— AIM OF THE EXERCISE —
Give again, word for word, each line from the top of the listing through the line that holds "left eye: (1019, 379)".

________________________

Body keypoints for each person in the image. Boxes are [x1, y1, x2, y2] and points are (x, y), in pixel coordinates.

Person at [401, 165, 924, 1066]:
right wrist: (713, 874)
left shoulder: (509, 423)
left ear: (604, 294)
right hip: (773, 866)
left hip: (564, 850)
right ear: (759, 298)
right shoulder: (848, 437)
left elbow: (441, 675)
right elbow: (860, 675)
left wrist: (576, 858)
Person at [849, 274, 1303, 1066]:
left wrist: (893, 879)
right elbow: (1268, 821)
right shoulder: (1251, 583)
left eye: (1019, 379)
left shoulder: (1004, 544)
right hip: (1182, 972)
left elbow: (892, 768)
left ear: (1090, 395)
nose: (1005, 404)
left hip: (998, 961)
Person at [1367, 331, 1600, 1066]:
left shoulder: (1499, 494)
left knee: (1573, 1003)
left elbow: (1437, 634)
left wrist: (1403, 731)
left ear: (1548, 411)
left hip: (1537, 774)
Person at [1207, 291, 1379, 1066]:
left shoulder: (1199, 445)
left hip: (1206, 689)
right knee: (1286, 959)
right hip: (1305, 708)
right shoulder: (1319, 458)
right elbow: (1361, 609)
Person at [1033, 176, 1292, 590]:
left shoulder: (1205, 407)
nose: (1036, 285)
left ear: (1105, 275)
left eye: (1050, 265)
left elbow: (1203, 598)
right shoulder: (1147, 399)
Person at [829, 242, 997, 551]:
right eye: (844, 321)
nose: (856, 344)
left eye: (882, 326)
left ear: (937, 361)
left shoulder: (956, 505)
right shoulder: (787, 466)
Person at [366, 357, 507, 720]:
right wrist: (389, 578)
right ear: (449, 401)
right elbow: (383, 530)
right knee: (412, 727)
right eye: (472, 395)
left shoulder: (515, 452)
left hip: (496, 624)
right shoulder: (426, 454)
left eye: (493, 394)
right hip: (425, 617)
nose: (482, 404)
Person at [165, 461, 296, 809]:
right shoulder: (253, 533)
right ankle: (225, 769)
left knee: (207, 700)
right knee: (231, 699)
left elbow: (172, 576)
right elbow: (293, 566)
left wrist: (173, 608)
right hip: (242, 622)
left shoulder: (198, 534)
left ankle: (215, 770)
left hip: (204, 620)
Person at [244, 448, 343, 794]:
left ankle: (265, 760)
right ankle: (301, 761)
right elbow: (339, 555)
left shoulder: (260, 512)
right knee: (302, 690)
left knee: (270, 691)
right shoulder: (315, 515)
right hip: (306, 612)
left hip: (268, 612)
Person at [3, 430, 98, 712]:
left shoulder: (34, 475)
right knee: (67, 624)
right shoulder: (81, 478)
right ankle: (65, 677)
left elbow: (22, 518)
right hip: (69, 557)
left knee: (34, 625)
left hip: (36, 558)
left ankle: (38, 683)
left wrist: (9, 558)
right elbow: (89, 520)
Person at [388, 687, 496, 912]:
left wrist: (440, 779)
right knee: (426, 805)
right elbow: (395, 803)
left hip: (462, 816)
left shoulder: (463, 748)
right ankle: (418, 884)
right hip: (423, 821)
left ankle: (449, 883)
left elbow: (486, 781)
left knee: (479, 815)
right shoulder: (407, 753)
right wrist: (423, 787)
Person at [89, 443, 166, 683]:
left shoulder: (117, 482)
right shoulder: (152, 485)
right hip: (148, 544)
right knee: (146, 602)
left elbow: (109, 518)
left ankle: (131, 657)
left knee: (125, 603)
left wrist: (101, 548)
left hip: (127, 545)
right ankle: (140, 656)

________________________

— SOLUTION TO THIS PROBLEM —
Body keypoints for each person in the image. Boxes are [x1, y1, x2, y2] and points are (x, y), in pixel coordinates.

Person at [401, 165, 924, 1066]:
right wrist: (713, 874)
left shoulder: (509, 423)
left ear: (604, 294)
right hip: (773, 866)
left hip: (564, 850)
right ear: (759, 298)
right shoulder: (848, 437)
left elbow: (441, 675)
right elbow: (860, 675)
left wrist: (576, 858)
Person at [849, 274, 1303, 1066]:
left wrist: (893, 879)
right elbow: (1268, 821)
right shoulder: (1251, 583)
left eye: (1019, 379)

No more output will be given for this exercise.